思わずカウンターを飛び出し、「ちょっと!」という男の声も無視して扉に取り付く。客を迎える扉なのだから、当然鍵なんてかかってはいなくて、手をかければすぐに開き――。
その向こうには、何も、なかった。
「……え?」
言葉通りに、「何も」なかった。
強いてあるものを言うならば、闇、だろうか。光ひとつ差さない闇が、一面に広がっていたのだ。いくら夜だからといって、何も見えないなんてこと、あるだろうか。
その時、強い力で腕を引かれて、僕はふらりと店の中に戻る。手を放した扉がゆっくりと閉まっていくのを、呆然と見つめることしかできない僕の耳元で、男の声がする。

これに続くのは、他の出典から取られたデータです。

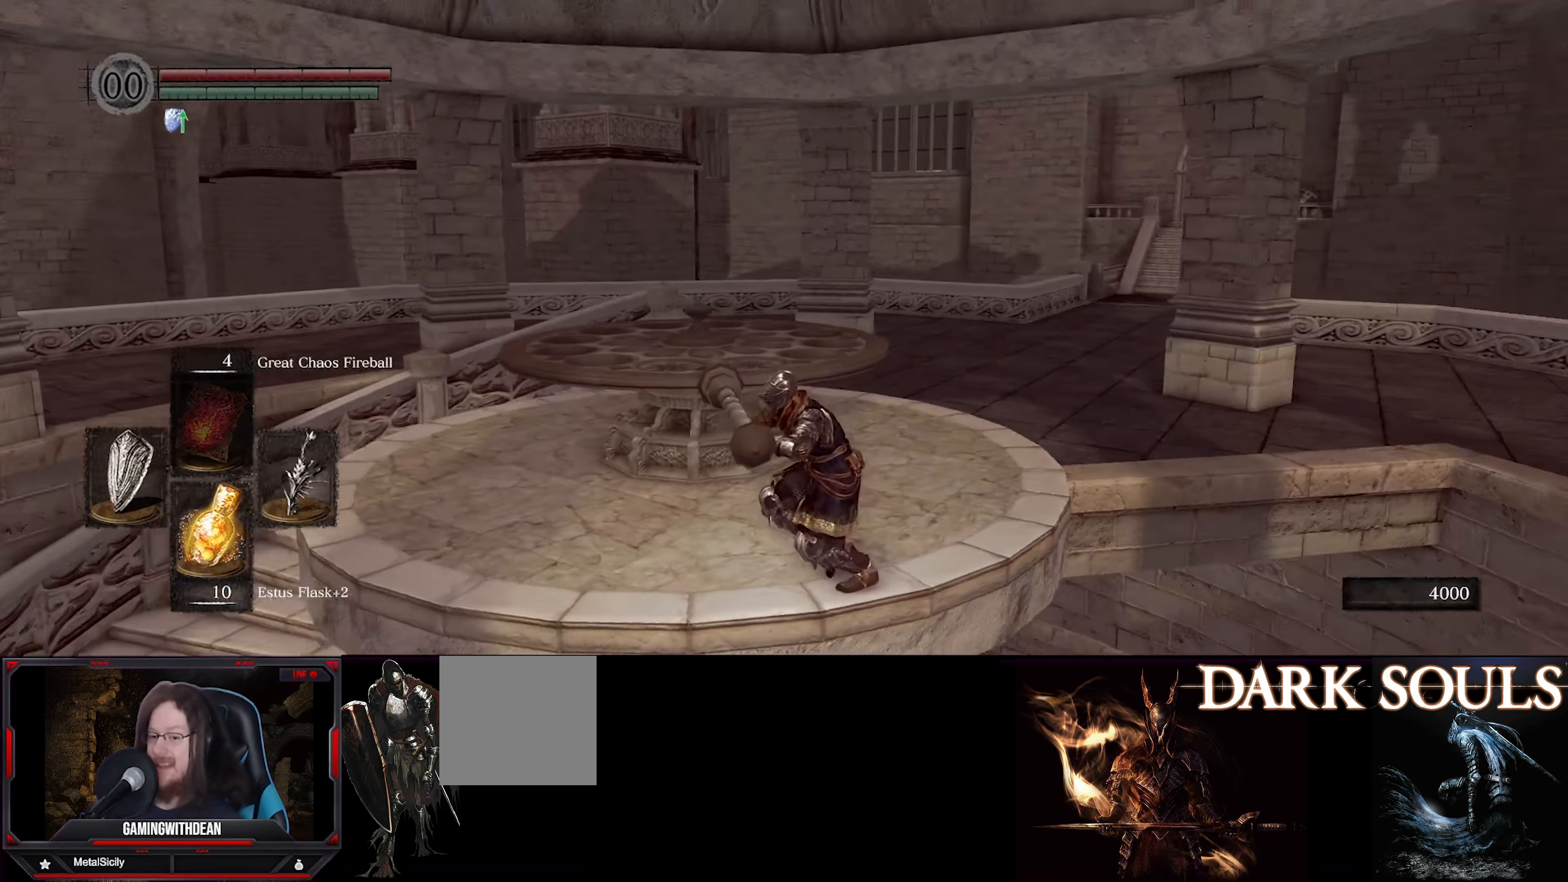
{"buttons": [], "left_stick": "center", "right_stick": "center", "events": [[150, "right_stick", "center"]]}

「飛び出してかなくてよかったわ。ここを出たら、戻ってこれなかったと思う」
「一体、これは、どういう……」
「詳細はアタシにもわかんない。ただ、こういう魔法なんだろな、ってことだけは、確か」
また、魔法だ。けれど、こうやって異様な現実として突きつけられてしまっては、あり得ないものとして笑い飛ばすことだってできやしない。
仕方なくカウンターの向こう側に戻りながら、奥の椅子に腰かけ直した男に問う。
「そもそも、魔法、とは何なのですか」
どうやら、僕は、もう少しきちんと向き合わねばならないらしい。魔法と、それを使う「魔女」と呼ばれる者と。
この口ぶりから考えるに、自称魔女の男が現象を起こしているわけではない。しらばっくれているというなら話は別だが、……僕には、そうは思えずにいる。
男が「そうねぇ」と止まった懐中時計の文字盤を指でなぞったところで、――突然、先ほど閉ざしたはずの扉が、開いた。